A 30-year-old, left-handed male patient, presented with a subungual mass of the third finger of the left hand with secondary nail dystrophy (Fig. 1). The patient did not recall any injury to that finger.
Conventional radiography revealed soft tissue swelling with cortical scalloping of the dorsal and ulnar part of the distal phalanx of the third finger (Fig. 2).
The patient underwent a high resolution 3T MRI of the nail apparatus with coronal and axial SE (spin echo) T1-w (Fig. 3-4), sagittal and axial proton density with fat saturation (Fig. 5-6), axial post gadolinium i.v injection SET1-w (Fig. 7), coronal post gadolinium i.v injection SET1-w with fat saturation (Fig. 8) and 3D VIBE post gadolinium i.v injection with multiplanar reconstructions (Fig. 9).
On MRI, the soft tissue mass corresponds to a medial subungual process within the dermis of the nail bed, iso- or low-intensity on all sequences without enhancement post gadolinium injection compatible with keratinised or fibrous tissue.
The surgical biopsy showed a keratinising cystic lesion with no atypical cells.
The epidermoid cyst is a benign cystic lesion related to the proliferation of epidermal cells whose aetiology remains controversial. The two main hypotheses are that of post-traumatic cell implant and that of embryonic cell rest [1].
The locations of intraosseous epidermoid cysts are preferentially described in the skull and distal phalanges of the fingers, especially the distal phalanx of the third finger of the left hand in men as in our case [2].
Clinically, these lesions manifest as a soft tissue swelling that is sometimes warm, tender and red. Deformation of the overlying nail has also been described in subungual locations [2].
In this clinical context, an assessment by conventional radiography is generally prescribed and shows soft tissue swelling, cortical scalloping and possibly well-defined lytic bone lesion with a sclerotic rim. In our institution, we generally complete this assessment by 3T HR MRI which allows us to specify the exact location and signal characteristics of the lesion. The epidermoid cyst typically has an intermediate signal or low signal on all sequences [3].
The differential diagnosis includes kerathoacanthoma, skin carcinomas and fibromas [2, 3]. The keratoacanthoma is a benign tumour characterized by a rapid endoexophytic growth of squamous epithelium with a central keratin-filled crater of low signal intensity on all sequences; because of their similarities keratoakanthoma and squamous cell carcinoma cannot be differentiated at MRI [3]. Fibromas are slow growing lesions composed of thick hypocellular collagen bundles with low signal on all MRI sequences and no contrast enhancement [4].
The diagnosis is confirmed on histology by the presence of a stratified squamous epithelium encapsulated lesion that contains keratinised debris [2].
Surgical resection with curettage of the lesion and its wall reduces the risk of recurrence and is the treatment of choice [5].

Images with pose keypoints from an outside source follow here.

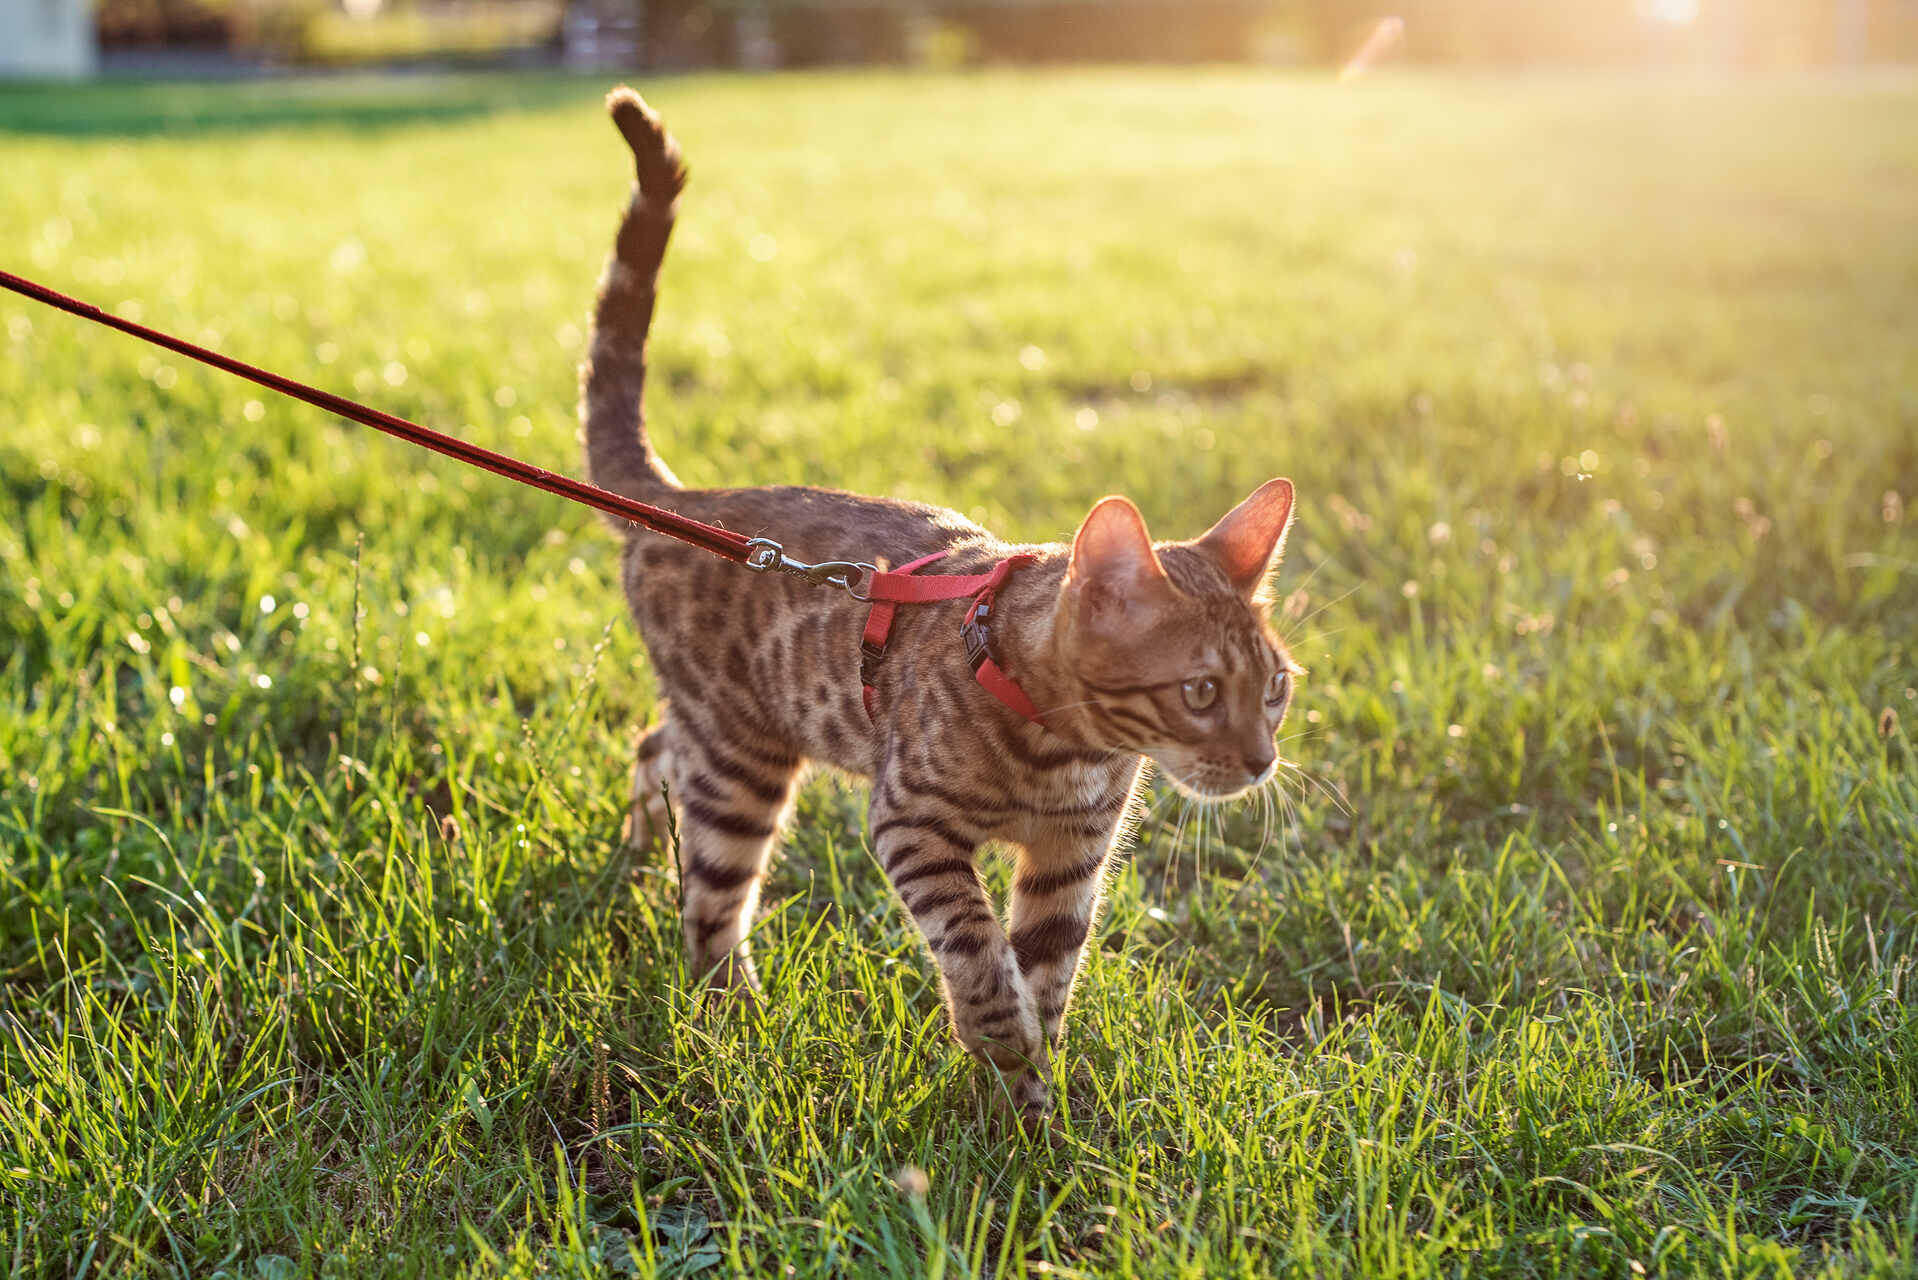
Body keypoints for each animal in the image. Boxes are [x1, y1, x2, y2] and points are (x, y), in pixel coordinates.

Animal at [583, 87, 1304, 1128]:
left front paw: (1031, 1108)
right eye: (1202, 691)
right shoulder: (912, 822)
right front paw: (1000, 1046)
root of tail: (688, 500)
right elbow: (977, 949)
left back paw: (642, 853)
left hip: (728, 731)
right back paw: (733, 1021)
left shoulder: (1073, 856)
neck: (1065, 746)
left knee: (653, 748)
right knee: (713, 896)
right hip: (742, 758)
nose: (1261, 762)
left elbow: (1048, 971)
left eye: (1276, 688)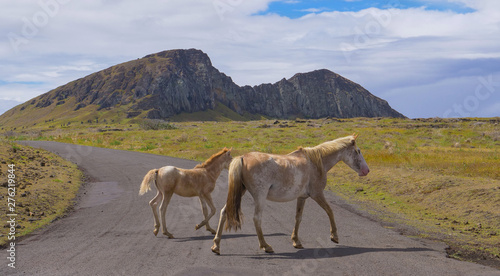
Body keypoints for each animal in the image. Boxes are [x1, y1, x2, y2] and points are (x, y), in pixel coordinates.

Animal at [211, 134, 368, 254]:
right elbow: (330, 211)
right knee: (257, 219)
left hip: (241, 192)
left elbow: (298, 218)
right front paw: (334, 236)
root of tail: (243, 157)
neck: (316, 163)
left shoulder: (302, 197)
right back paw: (265, 246)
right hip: (260, 197)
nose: (366, 170)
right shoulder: (317, 194)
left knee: (224, 212)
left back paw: (216, 246)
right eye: (358, 151)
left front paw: (296, 241)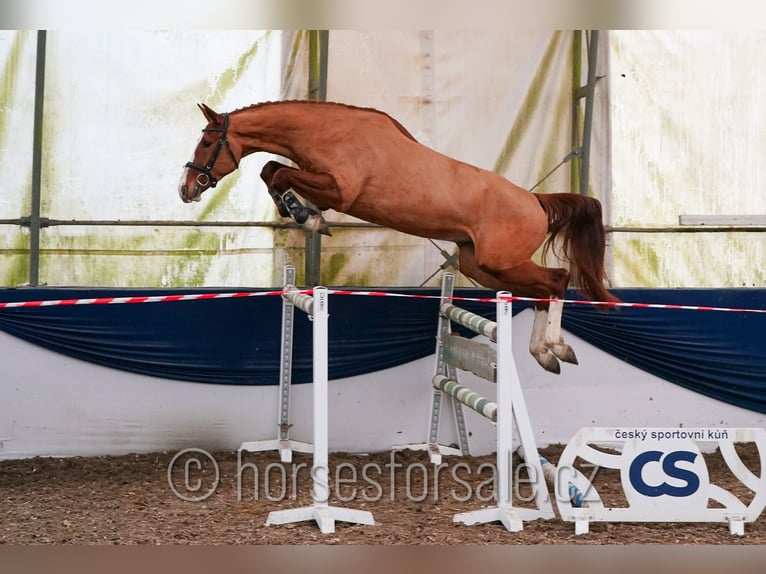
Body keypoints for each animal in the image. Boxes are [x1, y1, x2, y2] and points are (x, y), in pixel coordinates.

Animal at [178, 100, 618, 374]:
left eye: (206, 141)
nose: (186, 189)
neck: (325, 130)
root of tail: (536, 200)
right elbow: (271, 170)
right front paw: (302, 214)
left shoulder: (340, 190)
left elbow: (278, 172)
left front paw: (308, 217)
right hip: (483, 266)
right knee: (544, 289)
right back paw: (545, 354)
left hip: (499, 262)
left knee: (558, 280)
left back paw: (556, 348)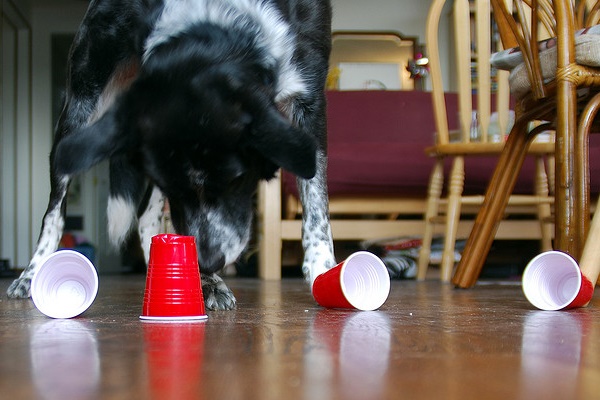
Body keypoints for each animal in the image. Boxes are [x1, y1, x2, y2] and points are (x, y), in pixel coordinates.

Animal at [7, 0, 336, 310]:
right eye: (175, 190)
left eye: (235, 180)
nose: (209, 262)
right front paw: (207, 282)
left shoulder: (310, 98)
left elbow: (315, 201)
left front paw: (323, 270)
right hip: (79, 108)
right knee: (55, 210)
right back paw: (31, 274)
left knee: (144, 216)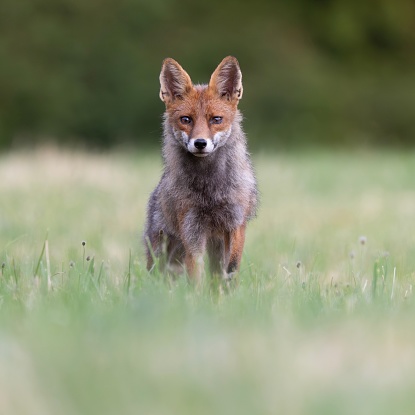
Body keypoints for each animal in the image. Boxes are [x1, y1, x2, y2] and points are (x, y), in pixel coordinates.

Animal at [145, 56, 258, 282]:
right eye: (186, 120)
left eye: (216, 119)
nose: (200, 143)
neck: (210, 192)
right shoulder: (192, 230)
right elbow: (195, 273)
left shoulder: (236, 223)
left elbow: (232, 266)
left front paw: (228, 287)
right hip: (161, 251)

In conclusion, the epidermoid cyst is a benign but symptomatic lesion relatively easy to treat and it should be mentioned in the differential diagnosis of lesions in the distal end of the finger, especially in the post-traumatic context.
Subungual epidermoid cyst
Based on the provided X-ray and MRI images of the third finger on the left hand, the following characteristics can be observed:
Combining the patient’s history (30-year-old male, no clear history of trauma, local nail deformity and pain) and the imaging findings, possible diagnoses or differential diagnoses include:
Often found under the nail, it can appear as a cystic or solid-cystic lesion. On imaging, it commonly displays low or intermediate signal. Due to the presence of keratin, it may show areas of low or heterogeneous signal within the cyst, and can lead to nail deformity or damage.
These two conditions can be difficult to differentiate on MRI, both presenting as localized soft tissue masses. Nail plate destruction or a “crater-like” structure may be visible. Differences in growth rate and local aggressiveness are key points of clinical concern.
Often a slow-growing solid lesion. On MRI, it typically appears as low signal, with minimal or no enhancement, and tends to be relatively firm in texture.
Considering the patient’s age, the benign growth pattern affecting the nail, the cystic lesion on MRI, and its typical location at the fingertip, the most likely diagnosis is: Epidermoid cyst. A definitive diagnosis can usually be confirmed during surgery and through pathological examination.
Postoperative rehabilitation exercises are necessary to restore local function and prevent scar formation or joint stiffness. Following the FITT-VP principle, the rehabilitation can be divided into stages:
If the patient has other special conditions (such as osteoporosis or compromised hand blood supply), exercise intensity should be appropriately reduced, and monitoring should be increased to ensure safety.
Disclaimer: This report is a reference analysis based on the available imaging and patient history. It cannot replace a face-to-face diagnosis or the opinion of a professional physician. Any treatment or rehabilitation decision should be made in conjunction with clinical examination and specialized medical evaluation.